[SOURCE INFORMATION]

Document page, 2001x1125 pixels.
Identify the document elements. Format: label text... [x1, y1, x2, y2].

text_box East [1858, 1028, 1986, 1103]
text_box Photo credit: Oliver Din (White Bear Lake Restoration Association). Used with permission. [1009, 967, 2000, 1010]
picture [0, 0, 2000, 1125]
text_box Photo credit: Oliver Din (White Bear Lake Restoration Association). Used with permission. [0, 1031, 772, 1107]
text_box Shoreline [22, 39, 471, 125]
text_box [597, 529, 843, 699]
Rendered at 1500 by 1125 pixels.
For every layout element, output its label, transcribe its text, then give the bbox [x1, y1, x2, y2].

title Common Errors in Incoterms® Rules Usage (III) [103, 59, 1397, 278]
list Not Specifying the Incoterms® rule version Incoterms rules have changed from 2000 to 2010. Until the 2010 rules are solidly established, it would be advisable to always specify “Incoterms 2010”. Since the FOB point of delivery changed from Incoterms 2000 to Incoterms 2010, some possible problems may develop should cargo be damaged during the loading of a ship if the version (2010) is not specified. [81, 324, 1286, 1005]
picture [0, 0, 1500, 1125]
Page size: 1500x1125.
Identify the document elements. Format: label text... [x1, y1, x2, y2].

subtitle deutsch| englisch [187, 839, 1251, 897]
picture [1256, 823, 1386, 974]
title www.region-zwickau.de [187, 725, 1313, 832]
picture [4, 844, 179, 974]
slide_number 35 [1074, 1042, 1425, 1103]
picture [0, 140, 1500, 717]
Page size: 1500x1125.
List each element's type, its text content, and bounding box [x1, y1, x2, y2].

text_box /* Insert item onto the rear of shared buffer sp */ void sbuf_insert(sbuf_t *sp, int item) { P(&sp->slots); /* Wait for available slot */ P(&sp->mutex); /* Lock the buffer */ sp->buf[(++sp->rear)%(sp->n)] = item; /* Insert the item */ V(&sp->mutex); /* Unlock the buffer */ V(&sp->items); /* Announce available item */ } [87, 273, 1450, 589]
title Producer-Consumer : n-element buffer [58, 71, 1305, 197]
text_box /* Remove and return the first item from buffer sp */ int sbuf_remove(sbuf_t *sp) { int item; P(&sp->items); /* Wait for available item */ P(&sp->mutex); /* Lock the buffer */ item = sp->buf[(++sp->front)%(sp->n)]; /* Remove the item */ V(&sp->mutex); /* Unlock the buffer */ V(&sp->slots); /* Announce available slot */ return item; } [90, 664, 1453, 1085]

[/SOURCE INFORMATION]

▶ [BRIEF] Return each line from the data where the string "pixels" can be found.

▶ [WRITTEN ANSWER]
Document page, 2001x1125 pixels.
Rendered at 1500 by 1125 pixels.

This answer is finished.